Camping in New Zealand


In the far far north of New Zealand there is a bay, a jewel of a bay with sunken treasure.At co-ordinates 34°58.50’S 173°56.10’E on the 2nd of December 1987 the Rainbow Warrior was scuttled to form a living memorial.


For anyone old enough to remember the French nuclear testing in the pacific from 1966-1996 you may also remember the Greenpeace ship, the Rainbow Warrier, that was bombed and sunk in Auckland harbour by French spies.

A monument has been erected using the ships propeller so that we will remember this event and the beautiful young man killed, a Portuguese-Dutch photographer, Fernando Pereira.

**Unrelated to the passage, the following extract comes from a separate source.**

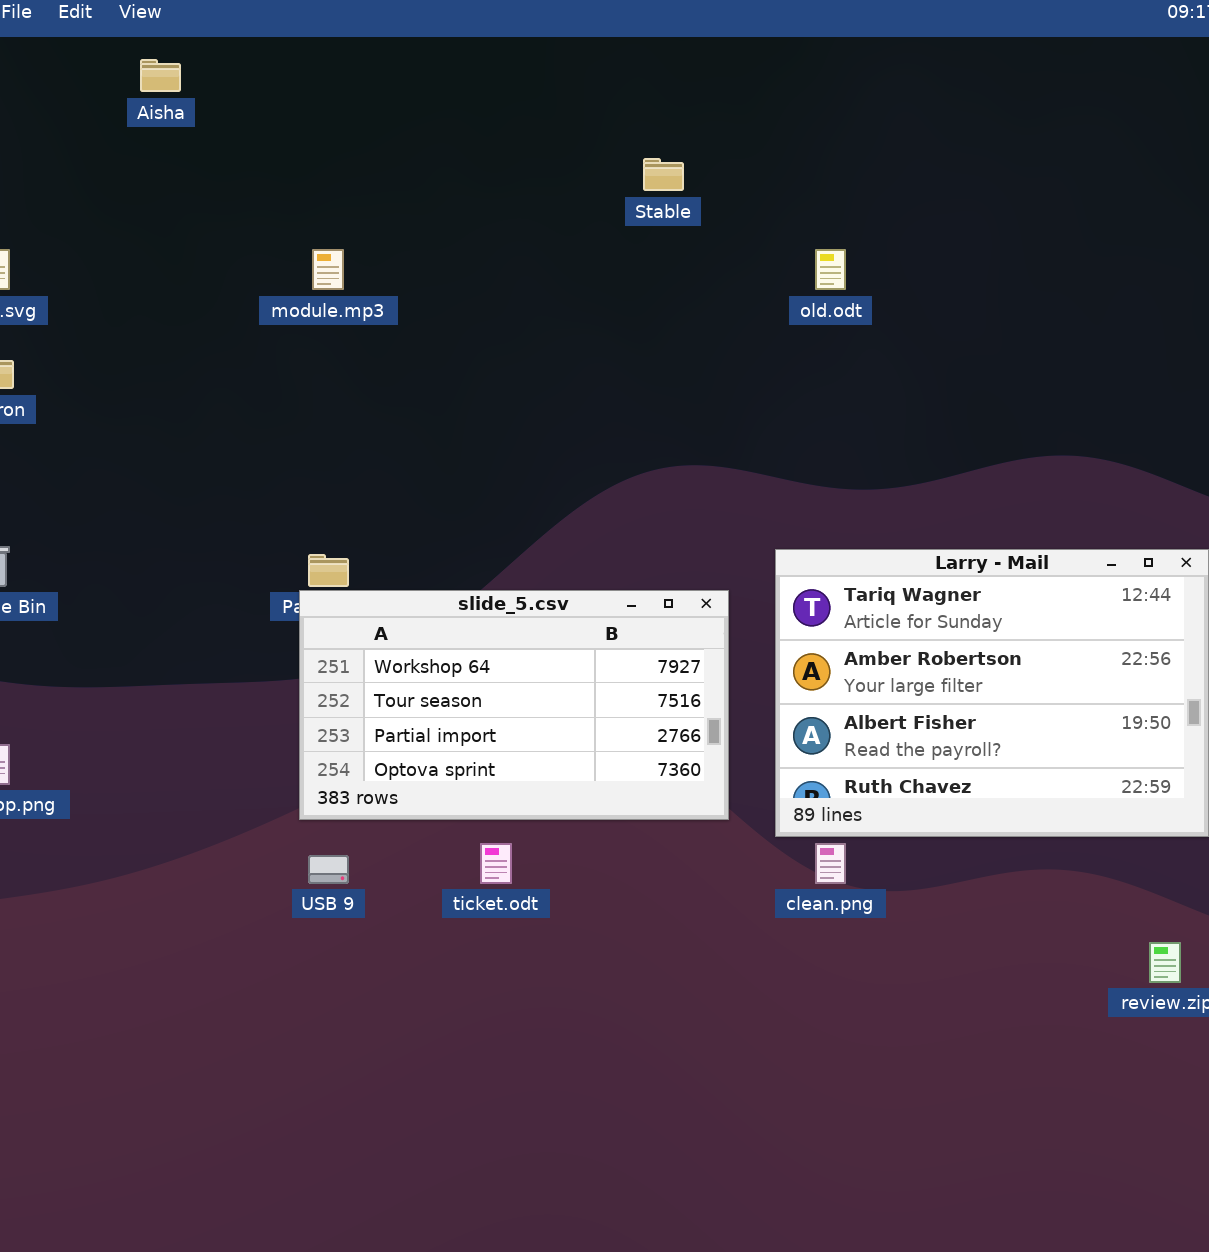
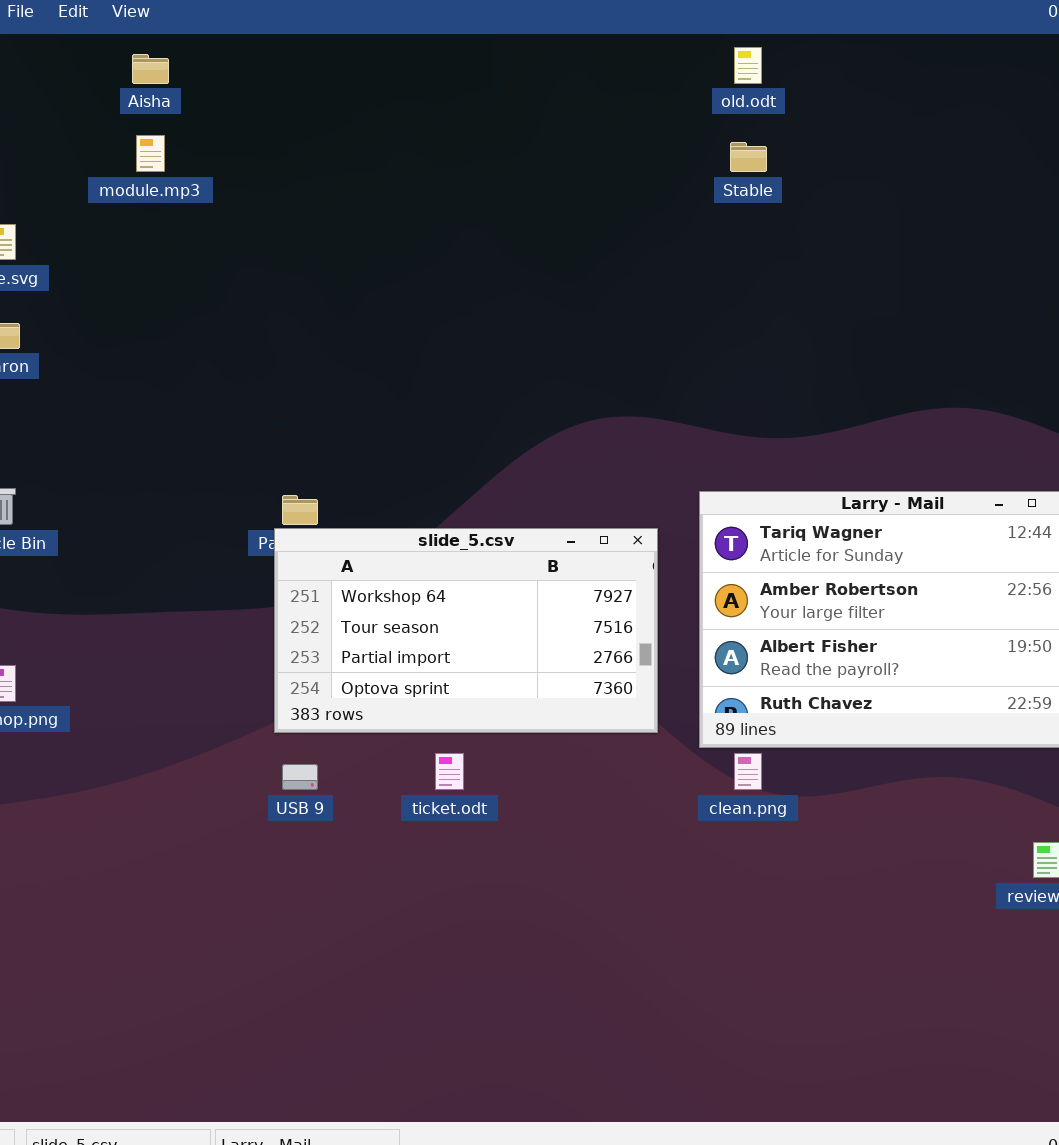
Stable: [643,158,684,191] -> [730,142,767,172], moved
module.mp3: [312,249,344,290] -> [136,135,165,172], moved
old.odt: [815,249,846,290] -> [734,47,762,84], moved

“When the world is sick and dying, the people will rise up like warriors of the rainbow.”Cree Indian Prophesy.


Two Ends

There are two diverse ends of the beach where we camp. At first glance you may consider it is a case of the haves and the have nots.

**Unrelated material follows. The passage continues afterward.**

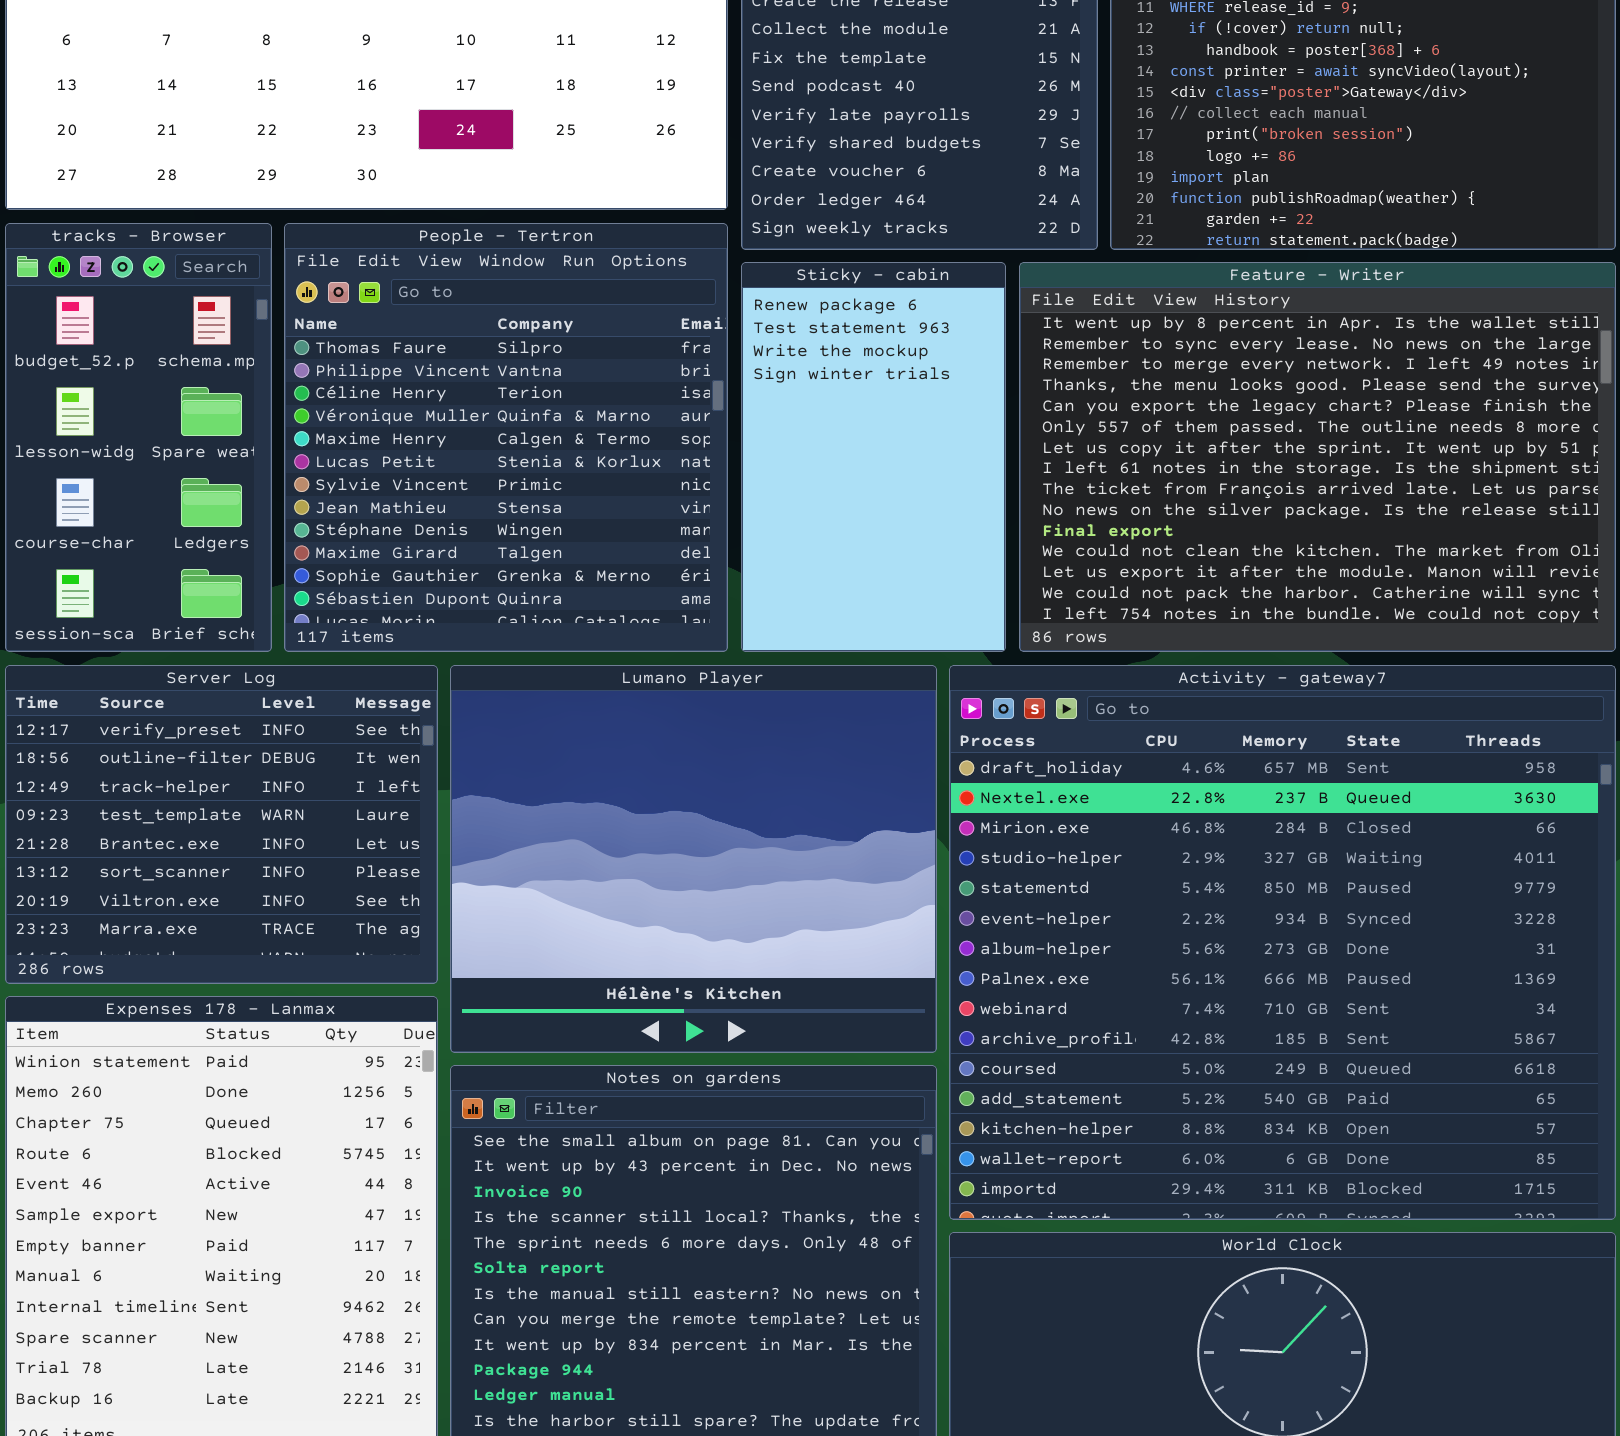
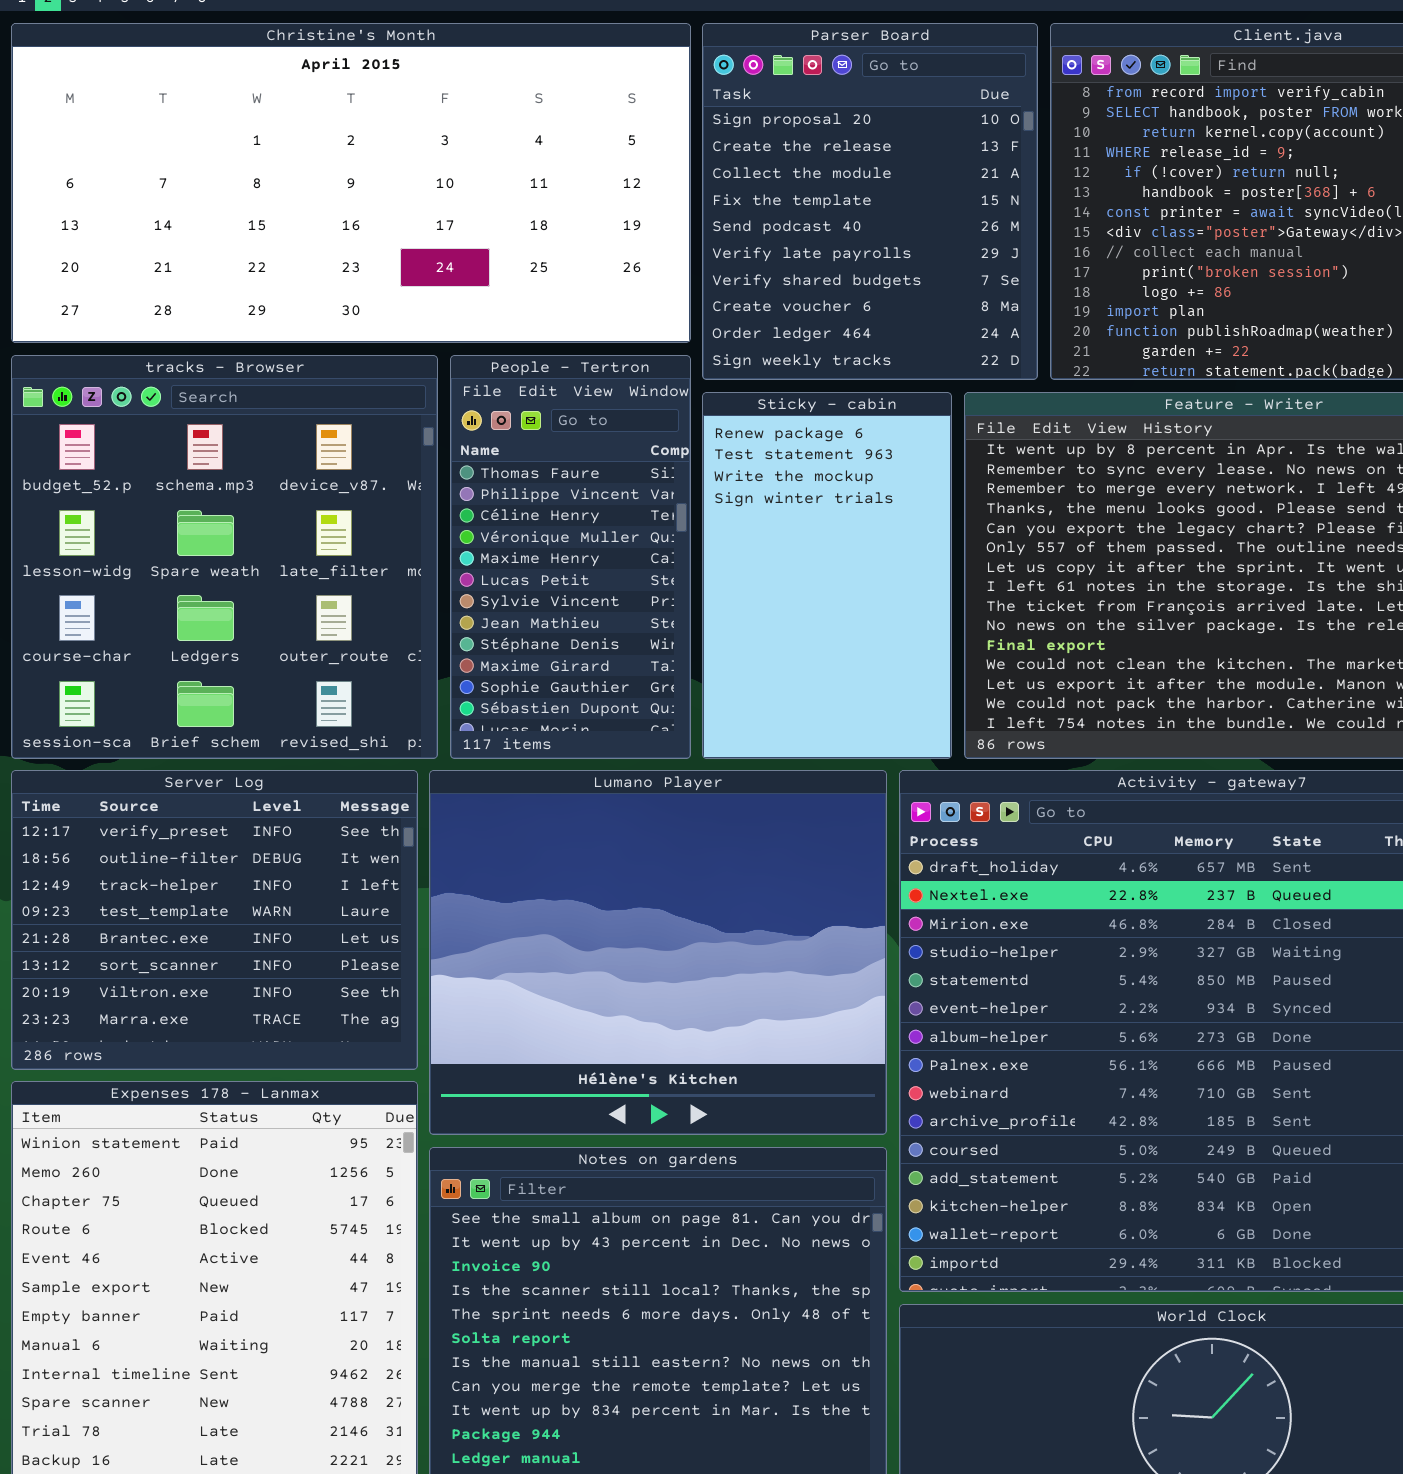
tracks - Browser: [5,223,272,652] -> [11,355,438,759], resized
People - Tertron: [284,223,728,652] -> [450,355,691,759], resized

The city dwellers here for a holiday with our toys, expensive campers, boats, ride ons and TVs…and tiny fridges with feta and prosecco.

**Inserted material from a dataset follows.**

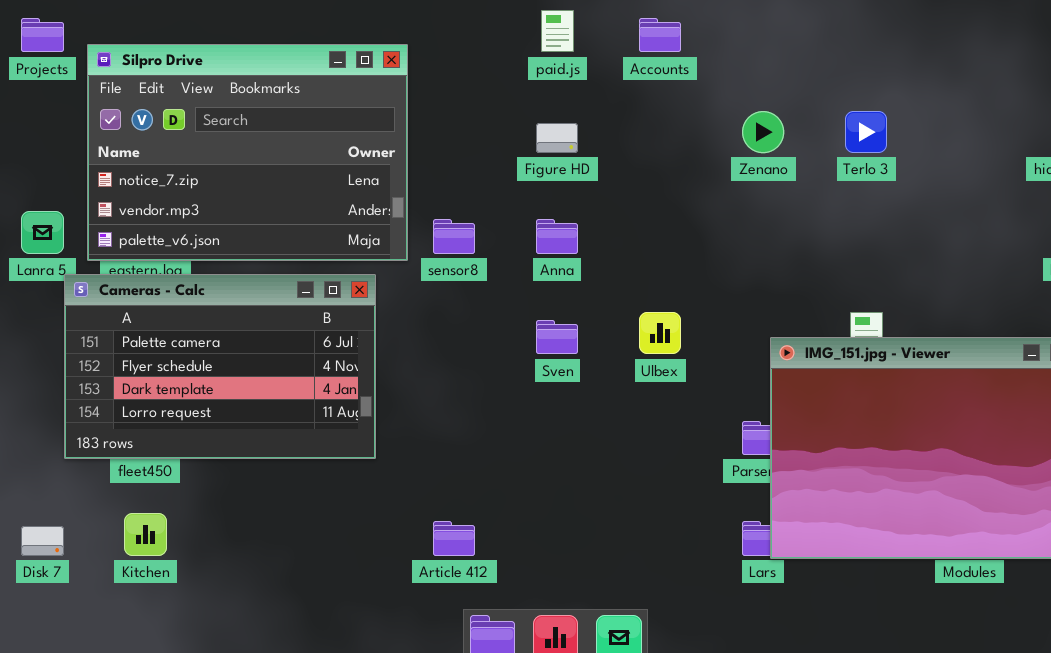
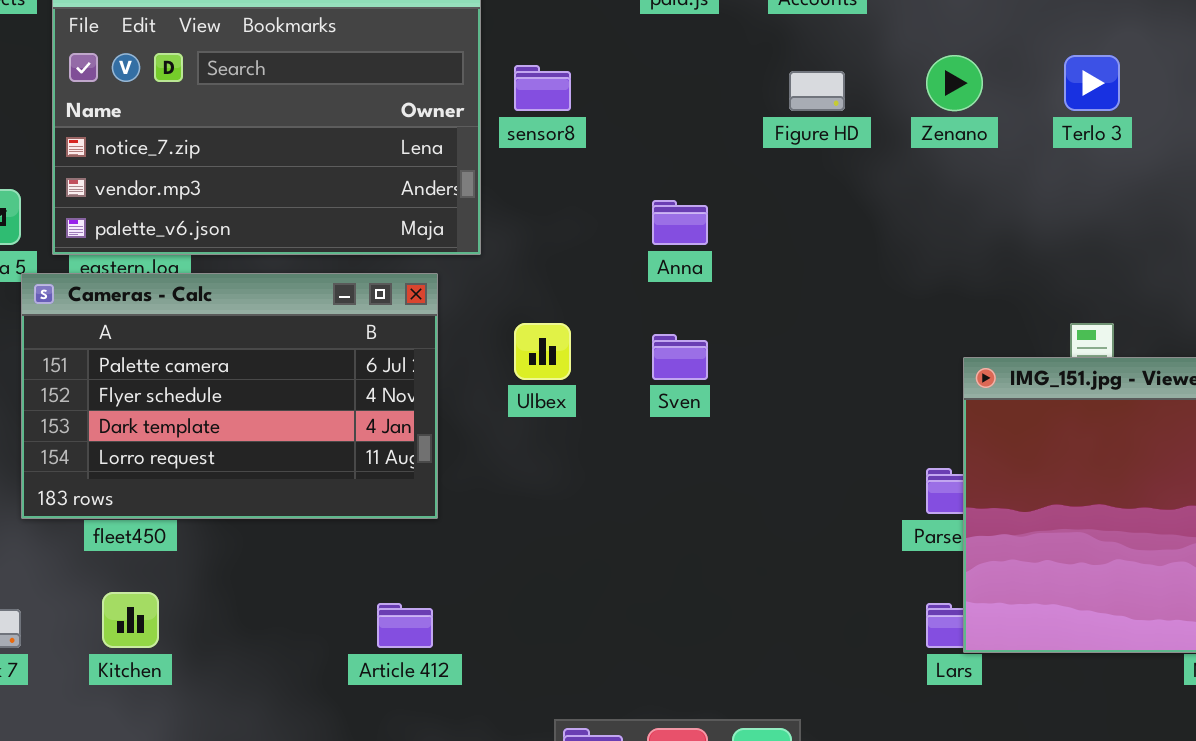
Figure HD: [536,123,578,153] -> [789,71,845,111], moved
sensor8: [433,219,475,254] -> [514,65,571,111], moved
Ulbex: [639,312,681,354] -> [514,323,571,380], moved
Article 412: [433,521,475,556] -> [377,603,433,648], moved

Versus down the other end…




This is the Whanau camping ground end where the indigenous Maori of this area, Ngati Kura enjoy summer months. They also own the land that the public camping ground is on; our fees helping pay the lease to them.



At the end of the day someone from the Whanau end drives down to the public camp to the fish bone bins. These are where we have tossed the heads and bones with plenty of scraps still clinging, after taking the fat fillets. I’m sitting in my camp chair with my book and tea but they won’t catch my eye. In they reach and collect them up, putting them in a tray in the back of their rough, knocked around 4wd and drive them back down the beach. This bounty would make a nutritious soup or maybe some sort of bait; I’d love to ask but don’t want to cause offense or embarrassment.


I wonder sometimes if their end is the better end, their children run like ours with warm sand between their toes and we all eat the same fish but they live more simply, conscious of the seasons, and the length of the day. I have sheets in my tent and a fluffy white duvet and I take photos on my IPhone but they are not distracted by Iphones, TVs and mortgages on the house, camper and boat. What they have is real, a true reflection of the impermanance of life. I see the beauty in their existence. I think they may be living more fully, feeling more than me.



All you really need here is a hand line, a good knife and some shelter and life is simple, hard but good.



And on the way home we pass through a tiny town with the best public toilets in New Zealand, maybe the whole world. We were lucky enough to be blessed by the Austrian artist Friedensreich Hundertwasser choosing to live here from 1975 until his death in 2000. The toilets are a wondrous thing.